Yes, it's sufficient for current thread model, will drop it for now
and add it at the time when the lockless mutilthread model is applied. :)
Peter Xu July 23, 2018, 9:01 a.m. UTC | #5
On Mon, Jul 23, 2018 at 04:53:11PM +0800, Xiao Guangrong wrote:
> 
> 
> On 07/23/2018 04:35 PM, Peter Xu wrote:
> > On Mon, Jul 23, 2018 at 04:05:21PM +0800, Xiao Guangrong wrote:
> > > 
> > > 
> > > On 07/23/2018 01:49 PM, Peter Xu wrote:
> > > > On Thu, Jul 19, 2018 at 08:15:20PM +0800, guangrong.xiao@gmail.com wrote:
> > > > > From: Xiao Guangrong <xiaoguangrong@tencent.com>
> > > > > 
> > > > > flush_compressed_data() needs to wait all compression threads to
> > > > > finish their work, after that all threads are free until the
> > > > > migration feeds new request to them, reducing its call can improve
> > > > > the throughput and use CPU resource more effectively
> > > > > 
> > > > > We do not need to flush all threads at the end of iteration, the
> > > > > data can be kept locally until the memory block is changed or
> > > > > memory migration starts over in that case we will meet a dirtied
> > > > > page which may still exists in compression threads's ring
> > > > > 
> > > > > Signed-off-by: Xiao Guangrong <xiaoguangrong@tencent.com>
> > > > > ---
> > > > >    migration/ram.c | 15 ++++++++++++++-
> > > > >    1 file changed, 14 insertions(+), 1 deletion(-)
> > > > > 
> > > > > diff --git a/migration/ram.c b/migration/ram.c
> > > > > index 89305c7af5..fdab13821d 100644
> > > > > --- a/migration/ram.c
> > > > > +++ b/migration/ram.c
> > > > > @@ -315,6 +315,8 @@ struct RAMState {
> > > > >        uint64_t iterations;
> > > > >        /* number of dirty bits in the bitmap */
> > > > >        uint64_t migration_dirty_pages;
> > > > > +    /* last dirty_sync_count we have seen */
> > > > > +    uint64_t dirty_sync_count;
> > > > 
> > > > Better suffix it with "_prev" as well?  So that we can quickly
> > > > identify that it's only a cache and it can be different from the one
> > > > in the ram_counters.
> > > 
> > > Indeed, will update it.
> > > 
> > > > 
> > > > >        /* protects modification of the bitmap */
> > > > >        QemuMutex bitmap_mutex;
> > > > >        /* The RAMBlock used in the last src_page_requests */
> > > > > @@ -2532,6 +2534,7 @@ static void ram_save_cleanup(void *opaque)
> > > > >        }
> > > > >        xbzrle_cleanup();
> > > > > +    flush_compressed_data(*rsp);
> > > > 
> > > > Could I ask why do we need this considering that we have
> > > > compress_threads_save_cleanup() right down there?
> > > 
> > > Dave ask it too. :(
> > > 
> > > "This is for the error condition, if any error occurred during live migration,
> > > there is no chance to call ram_save_complete. After using the lockless
> > > multithreads model, we assert all requests have been handled before destroy
> > > the work threads."

* [Provided records]:
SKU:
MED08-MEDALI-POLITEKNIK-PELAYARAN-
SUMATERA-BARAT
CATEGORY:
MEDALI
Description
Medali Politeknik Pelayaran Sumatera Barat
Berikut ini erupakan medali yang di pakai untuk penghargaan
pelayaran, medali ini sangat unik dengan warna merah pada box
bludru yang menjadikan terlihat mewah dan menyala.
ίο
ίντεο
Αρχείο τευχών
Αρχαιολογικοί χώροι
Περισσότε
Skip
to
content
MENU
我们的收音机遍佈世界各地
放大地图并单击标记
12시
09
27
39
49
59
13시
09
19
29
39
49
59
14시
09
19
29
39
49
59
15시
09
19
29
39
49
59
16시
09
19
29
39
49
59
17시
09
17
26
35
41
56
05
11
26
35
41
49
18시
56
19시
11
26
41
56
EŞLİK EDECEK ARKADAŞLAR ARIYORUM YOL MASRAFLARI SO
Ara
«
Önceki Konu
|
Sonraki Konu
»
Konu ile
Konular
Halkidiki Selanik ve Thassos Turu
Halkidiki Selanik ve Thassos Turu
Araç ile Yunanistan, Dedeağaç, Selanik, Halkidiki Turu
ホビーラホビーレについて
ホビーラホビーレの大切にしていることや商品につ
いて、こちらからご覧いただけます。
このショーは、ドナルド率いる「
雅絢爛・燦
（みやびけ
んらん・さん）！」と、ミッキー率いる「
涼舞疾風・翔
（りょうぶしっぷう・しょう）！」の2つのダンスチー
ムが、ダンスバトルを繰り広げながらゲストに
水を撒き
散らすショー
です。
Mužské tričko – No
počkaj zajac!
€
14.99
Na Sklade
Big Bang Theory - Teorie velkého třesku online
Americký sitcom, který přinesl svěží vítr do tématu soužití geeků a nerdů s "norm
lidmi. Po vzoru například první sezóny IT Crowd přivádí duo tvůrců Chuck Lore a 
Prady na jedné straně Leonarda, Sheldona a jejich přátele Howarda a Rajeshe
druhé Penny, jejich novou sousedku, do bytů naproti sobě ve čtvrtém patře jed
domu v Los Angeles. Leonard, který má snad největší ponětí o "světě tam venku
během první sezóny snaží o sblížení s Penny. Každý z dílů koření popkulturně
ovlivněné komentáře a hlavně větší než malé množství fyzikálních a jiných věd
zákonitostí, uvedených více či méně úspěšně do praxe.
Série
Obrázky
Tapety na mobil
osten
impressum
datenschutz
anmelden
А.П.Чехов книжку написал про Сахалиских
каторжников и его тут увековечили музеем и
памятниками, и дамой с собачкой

* [Required actions]:
a – Answer these questions from the patch review thread:
(i) Which file does the patch modify?
(ii) What suffix does Peter Xu suggest adding to the new field's name?
(iii) According to the quoted explanation, which function has no chance to be called if an error occurs during live migration?
b – Decide whether each statement agrees with the patch review thread. Give yes or no, and quote the words that settle it.
(i) The patch makes 14 insertions and 1 deletion.
(ii) The new dirty_sync_count field is declared as a 32-bit integer.
(iii) The reply to the "_prev" suggestion accepts it.
The records play no part in what follows and can be left aside.

* [Per-task answers]:
a –
(i) migration/ram.c
(ii) "_prev"
(iii) ram_save_complete

b –
(i) Yes: "1 file changed, 14 insertions(+), 1 deletion(-)"
(ii) No: "uint64_t dirty_sync_count;"
(iii) Yes: "Indeed, will update it."